IHU On-Line - A escrita então pode ser um exercício de invenção de si?
Lícia Manzo -
Em uma entrevista, quando perguntada sobre sua identificação com os personagens de A maçã no escuro, Clarice, citando Flaubert , responde: “Madame Bovary c’ est moi, quer dizer: eu sou o Martin”. É bastante claro que, através de sua escrita, ela buscava forjar uma identidade para si. Mesmo no título de meu trabalho sobre Clarice, Era uma vez: eu - que extraí de Quase de verdade, um de seus livros para crianças –, há a expressão desse paradoxo: lançar mão da ficção para dar conta da realidade, ou, através do que se fabula, esboçar um caminho para a própria existência. Em um artigo de 1975, a escritora Anaïs Nin  - que manteve um diário pessoal ao longo de 40 anos, e que se tornaria sua obra mais importante – afirma que a escrita confessional sofre com o tabu que condena o desenvolvimento pessoal e a exploração interior como manifestações narcísicas ou de um subjetivismo neurótico. Para Anaïs, a idéia equivocada de que a vida voltada para o exterior é mais importante que a descoberta ou a criação de si mesmo já foi desmentida pela desintegração da personalidade que caracteriza nossa cultura extrovertida, pela confusão e pelo caos. Gosto imensamente quando ela escreve que “a viagem interior aos labirintos do ‘eu’ confere a cada vida uma beleza e um conteúdo espiritual que estão ausentes em nossa civilização, justamente por causa dessa desconfiança em relação à subjetividade”. Clarice Lispector foi vítima deste tipo de preconceito ao longo de toda sua carreira: Perto do coração selvagem, de 1944, foi taxado por Álvaro Lins  - um dos mais importantes críticos da época - como “literatura feminina” e, em seu artigo sobre o livro, ele afirma que mulheres não parecem se ajustar muito bem a um tipo de criação literária como o romance, parecendo precisar mais “dos livros pessoais de confissões”. E o interessante é que, mesmo trinta anos depois, já consagrada, Clarice ainda era considerada por grande parte da intelectualidade brasileira como uma escritora “alienada” e desvinculada da realidade social de seu país. Pois em A hora da Estrela - seu último trabalho - Clarice produz uma narrativa social a seu modo: factual e abstrata, lírica e realista.

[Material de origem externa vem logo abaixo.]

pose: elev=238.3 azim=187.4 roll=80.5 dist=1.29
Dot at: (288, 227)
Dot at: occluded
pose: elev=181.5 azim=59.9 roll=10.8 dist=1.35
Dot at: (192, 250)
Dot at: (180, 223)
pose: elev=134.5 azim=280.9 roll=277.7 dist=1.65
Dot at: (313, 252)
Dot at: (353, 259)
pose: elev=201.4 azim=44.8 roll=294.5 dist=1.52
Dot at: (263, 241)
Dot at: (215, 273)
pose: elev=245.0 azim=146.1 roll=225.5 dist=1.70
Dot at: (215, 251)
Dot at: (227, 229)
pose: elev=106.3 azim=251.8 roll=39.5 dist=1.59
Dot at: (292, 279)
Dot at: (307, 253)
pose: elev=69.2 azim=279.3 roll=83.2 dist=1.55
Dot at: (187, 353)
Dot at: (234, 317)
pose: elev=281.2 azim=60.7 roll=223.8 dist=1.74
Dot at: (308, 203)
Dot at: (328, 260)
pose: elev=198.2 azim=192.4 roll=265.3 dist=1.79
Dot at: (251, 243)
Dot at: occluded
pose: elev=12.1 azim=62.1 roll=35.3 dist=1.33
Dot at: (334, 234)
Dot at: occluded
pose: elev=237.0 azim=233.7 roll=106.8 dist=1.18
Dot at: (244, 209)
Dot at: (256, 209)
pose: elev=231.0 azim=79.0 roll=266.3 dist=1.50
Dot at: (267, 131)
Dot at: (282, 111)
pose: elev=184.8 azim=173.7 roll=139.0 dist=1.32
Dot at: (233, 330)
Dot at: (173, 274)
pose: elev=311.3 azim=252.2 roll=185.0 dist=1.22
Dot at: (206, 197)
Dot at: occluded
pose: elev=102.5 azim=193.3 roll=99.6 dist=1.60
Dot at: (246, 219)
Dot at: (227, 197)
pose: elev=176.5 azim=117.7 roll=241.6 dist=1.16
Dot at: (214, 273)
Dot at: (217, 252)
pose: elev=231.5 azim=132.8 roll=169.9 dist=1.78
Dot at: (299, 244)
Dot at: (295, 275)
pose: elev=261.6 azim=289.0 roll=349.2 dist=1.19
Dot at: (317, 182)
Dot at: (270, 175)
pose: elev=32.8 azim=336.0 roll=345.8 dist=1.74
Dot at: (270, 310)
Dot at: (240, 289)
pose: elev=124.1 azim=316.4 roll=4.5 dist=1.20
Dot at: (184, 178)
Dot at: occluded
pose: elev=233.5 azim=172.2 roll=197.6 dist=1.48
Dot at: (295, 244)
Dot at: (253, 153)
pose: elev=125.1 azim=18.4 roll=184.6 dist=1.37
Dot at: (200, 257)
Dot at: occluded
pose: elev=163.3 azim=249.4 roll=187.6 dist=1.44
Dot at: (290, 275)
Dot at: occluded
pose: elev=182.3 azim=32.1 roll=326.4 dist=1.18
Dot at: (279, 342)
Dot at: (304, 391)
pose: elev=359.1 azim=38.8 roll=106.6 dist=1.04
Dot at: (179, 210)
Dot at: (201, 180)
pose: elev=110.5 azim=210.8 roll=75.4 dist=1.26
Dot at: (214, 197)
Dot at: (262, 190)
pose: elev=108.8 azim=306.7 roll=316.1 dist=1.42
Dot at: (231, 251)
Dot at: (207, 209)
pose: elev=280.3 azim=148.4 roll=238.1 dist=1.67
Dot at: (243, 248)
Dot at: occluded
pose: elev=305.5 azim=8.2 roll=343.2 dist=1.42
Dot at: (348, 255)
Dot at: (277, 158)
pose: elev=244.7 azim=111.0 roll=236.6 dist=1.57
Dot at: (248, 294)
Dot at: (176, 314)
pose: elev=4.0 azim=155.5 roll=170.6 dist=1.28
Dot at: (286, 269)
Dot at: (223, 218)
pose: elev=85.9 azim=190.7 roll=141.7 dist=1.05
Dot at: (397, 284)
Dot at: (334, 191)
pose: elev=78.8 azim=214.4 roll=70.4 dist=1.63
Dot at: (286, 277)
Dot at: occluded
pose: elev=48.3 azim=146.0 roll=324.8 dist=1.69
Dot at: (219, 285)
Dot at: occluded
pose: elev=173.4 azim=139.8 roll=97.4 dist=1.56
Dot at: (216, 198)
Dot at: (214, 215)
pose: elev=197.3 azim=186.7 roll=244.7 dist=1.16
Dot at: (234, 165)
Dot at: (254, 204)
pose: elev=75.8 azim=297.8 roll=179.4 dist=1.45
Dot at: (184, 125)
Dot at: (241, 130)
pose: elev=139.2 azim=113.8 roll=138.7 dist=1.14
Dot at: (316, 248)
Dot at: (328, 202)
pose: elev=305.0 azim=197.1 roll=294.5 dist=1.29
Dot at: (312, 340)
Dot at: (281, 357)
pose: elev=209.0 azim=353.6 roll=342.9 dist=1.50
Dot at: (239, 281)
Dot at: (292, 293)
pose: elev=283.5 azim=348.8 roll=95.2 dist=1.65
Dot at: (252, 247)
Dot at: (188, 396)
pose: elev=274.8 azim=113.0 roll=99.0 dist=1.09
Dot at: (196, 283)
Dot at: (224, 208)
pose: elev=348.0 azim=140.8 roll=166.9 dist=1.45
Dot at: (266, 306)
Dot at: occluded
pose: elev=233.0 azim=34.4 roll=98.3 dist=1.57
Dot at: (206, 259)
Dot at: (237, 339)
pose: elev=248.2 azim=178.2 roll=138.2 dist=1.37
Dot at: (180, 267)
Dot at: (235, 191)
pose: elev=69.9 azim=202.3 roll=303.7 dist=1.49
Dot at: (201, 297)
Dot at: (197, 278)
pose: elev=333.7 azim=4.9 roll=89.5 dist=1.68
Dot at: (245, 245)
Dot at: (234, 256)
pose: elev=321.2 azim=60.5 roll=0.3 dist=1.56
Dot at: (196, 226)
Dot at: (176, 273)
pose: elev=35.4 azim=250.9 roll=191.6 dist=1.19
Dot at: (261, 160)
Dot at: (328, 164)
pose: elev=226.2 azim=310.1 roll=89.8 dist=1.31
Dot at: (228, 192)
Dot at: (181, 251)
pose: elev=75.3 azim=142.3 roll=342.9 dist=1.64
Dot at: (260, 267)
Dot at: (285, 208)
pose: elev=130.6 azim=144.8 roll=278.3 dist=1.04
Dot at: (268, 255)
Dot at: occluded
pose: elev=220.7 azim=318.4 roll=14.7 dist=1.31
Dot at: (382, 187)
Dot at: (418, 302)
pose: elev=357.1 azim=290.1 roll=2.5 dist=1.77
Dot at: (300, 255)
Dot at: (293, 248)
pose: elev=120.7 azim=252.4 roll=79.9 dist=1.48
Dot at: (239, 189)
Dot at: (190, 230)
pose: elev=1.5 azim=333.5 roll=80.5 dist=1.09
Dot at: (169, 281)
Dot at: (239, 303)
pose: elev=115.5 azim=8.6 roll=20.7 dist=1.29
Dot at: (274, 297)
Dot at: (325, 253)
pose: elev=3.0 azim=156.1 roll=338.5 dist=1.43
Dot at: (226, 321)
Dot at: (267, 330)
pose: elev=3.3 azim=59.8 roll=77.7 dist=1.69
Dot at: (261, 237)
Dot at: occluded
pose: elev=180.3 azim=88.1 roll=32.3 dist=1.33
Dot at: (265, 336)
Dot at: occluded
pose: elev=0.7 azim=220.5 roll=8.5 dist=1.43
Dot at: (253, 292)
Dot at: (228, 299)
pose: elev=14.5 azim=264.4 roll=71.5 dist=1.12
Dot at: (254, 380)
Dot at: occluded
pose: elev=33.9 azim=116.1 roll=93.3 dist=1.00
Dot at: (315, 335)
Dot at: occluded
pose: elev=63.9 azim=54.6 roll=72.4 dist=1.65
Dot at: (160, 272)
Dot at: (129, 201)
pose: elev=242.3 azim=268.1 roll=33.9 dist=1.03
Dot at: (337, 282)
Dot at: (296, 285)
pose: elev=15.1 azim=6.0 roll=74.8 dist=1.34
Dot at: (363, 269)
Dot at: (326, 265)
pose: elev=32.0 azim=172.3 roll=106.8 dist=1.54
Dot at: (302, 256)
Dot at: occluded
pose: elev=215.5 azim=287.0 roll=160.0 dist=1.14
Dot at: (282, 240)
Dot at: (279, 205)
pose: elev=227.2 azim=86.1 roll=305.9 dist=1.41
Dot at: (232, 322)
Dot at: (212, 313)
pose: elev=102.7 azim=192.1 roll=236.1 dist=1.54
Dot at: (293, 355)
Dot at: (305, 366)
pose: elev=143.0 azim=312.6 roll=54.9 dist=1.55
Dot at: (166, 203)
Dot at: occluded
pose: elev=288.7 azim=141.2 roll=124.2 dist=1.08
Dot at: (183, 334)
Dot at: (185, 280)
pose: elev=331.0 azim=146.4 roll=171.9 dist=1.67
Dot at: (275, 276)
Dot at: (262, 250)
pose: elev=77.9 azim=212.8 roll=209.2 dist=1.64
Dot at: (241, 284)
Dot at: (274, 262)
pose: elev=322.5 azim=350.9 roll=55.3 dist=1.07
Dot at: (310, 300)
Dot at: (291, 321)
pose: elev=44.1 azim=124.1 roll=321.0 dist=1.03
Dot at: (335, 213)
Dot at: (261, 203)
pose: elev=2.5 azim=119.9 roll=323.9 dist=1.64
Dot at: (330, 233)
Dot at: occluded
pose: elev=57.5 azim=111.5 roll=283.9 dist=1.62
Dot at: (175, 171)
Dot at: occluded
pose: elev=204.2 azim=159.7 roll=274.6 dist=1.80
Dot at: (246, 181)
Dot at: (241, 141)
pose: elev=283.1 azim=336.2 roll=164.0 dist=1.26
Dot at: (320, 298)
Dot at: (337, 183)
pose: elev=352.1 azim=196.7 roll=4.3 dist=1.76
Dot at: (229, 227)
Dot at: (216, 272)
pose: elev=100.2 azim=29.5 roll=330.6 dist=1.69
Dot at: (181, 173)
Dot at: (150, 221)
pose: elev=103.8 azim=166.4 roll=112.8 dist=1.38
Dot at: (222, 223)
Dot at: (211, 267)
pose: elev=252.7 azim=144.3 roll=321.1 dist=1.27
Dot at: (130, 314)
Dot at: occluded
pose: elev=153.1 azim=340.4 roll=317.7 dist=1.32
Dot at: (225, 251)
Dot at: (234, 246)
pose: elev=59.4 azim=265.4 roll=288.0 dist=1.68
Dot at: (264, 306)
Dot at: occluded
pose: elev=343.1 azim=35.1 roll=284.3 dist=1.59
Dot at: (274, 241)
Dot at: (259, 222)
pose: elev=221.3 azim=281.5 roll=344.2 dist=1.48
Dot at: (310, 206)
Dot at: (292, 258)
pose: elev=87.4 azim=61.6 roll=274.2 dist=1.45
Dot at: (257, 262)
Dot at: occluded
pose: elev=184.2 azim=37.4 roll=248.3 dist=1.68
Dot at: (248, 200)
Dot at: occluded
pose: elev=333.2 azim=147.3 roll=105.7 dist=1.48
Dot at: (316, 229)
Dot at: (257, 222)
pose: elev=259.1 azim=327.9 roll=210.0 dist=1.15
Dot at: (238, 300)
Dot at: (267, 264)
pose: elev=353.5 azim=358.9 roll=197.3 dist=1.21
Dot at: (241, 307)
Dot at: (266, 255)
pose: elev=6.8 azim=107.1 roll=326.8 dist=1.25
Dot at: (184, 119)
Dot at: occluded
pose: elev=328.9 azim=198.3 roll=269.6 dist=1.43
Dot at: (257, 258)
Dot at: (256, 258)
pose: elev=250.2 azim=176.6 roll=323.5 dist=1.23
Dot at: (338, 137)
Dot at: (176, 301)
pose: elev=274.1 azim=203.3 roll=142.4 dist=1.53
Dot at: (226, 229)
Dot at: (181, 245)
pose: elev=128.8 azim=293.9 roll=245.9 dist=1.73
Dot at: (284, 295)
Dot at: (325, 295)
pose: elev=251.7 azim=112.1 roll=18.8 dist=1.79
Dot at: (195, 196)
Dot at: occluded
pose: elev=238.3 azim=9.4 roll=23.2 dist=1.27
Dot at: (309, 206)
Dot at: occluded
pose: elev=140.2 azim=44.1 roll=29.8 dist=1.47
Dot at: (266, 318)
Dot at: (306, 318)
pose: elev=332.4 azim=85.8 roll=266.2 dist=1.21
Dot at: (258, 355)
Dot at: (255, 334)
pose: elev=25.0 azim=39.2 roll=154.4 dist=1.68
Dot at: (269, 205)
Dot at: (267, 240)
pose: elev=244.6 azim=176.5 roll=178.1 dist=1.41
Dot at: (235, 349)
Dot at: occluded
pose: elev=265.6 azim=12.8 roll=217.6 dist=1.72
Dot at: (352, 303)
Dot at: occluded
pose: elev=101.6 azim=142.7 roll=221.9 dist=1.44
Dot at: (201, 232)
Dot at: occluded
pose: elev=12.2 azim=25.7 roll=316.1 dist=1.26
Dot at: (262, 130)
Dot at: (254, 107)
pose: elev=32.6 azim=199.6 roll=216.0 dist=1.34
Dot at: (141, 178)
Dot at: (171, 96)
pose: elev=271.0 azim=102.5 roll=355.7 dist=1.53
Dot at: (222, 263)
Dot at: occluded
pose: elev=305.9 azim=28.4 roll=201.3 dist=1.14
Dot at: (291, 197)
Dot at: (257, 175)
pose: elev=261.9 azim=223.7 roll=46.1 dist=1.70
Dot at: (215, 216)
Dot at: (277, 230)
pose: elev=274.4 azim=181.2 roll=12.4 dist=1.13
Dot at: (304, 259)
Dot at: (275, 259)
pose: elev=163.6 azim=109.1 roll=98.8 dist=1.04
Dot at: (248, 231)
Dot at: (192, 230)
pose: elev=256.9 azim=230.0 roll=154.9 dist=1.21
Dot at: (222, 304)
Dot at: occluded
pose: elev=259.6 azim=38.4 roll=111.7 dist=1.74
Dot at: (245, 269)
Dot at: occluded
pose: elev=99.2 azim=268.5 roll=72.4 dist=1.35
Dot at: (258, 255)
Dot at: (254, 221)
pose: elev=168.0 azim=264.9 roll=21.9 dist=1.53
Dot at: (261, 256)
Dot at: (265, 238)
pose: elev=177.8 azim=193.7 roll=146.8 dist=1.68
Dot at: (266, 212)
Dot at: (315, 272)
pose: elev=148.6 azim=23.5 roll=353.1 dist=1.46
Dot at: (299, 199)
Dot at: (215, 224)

IHU On-Line - Além de Era uma vez: eu, você publicou, ao lado de Teresa Montero, a coletânea Outros Escritos - reunião de escritos dispersos de Clarice Lispector, tais como artigos de sua época de estudante, anotações de mãe num caderno doméstico, estudos para uma conferência etc. Em que medida esses documentos são importantes?
Lícia Manzo -
Clarice Lispector sempre reconheceu o fragmento, a anotação dispersa, o “fundo de gaveta”, como parte indissociável de sua produção literária.  Era a partir de apontamentos, num primeiro momento desconexos, que ela costumava extrair posteriormente uma unidade, transformando-os numa obra pronta e acabada.  A vida inteira Clarice seguiria assim: escrevendo em pedaços de papel, talões de cheque, guardanapos - num jorro incontrolável. No canto de página de uma revista - em seu acervo pessoal doado à Casa de Rui Barbosa -, reconhecemos sua caligrafia nervosa que anota: “Tudo me toca: vejo demais, ouço demais – tudo exige demais de mim”. Em cada um de seus escritos – seja numa anotação doméstica de conversas com seus filhos, ou num artigo acadêmico para a revista da Faculdade de Direito –, Clarice está presente, misturada a tudo: impossível encontrá-la pela metade. Olga Borelli , uma de suas melhores amigas, me disse em uma entrevista: “Ela não se violentava - sempre fazia o que tinha vontade, sem pedir licença a ninguém – era um traço de sua personalidade”. Gosto dessa observação porque me parece extensiva tanto à sua obra quanto à sua vida: a mesma autenticidade, o mesmo projeto de liberdade, a mesma singularidade desconcertante. Isso era Clarice Lispector.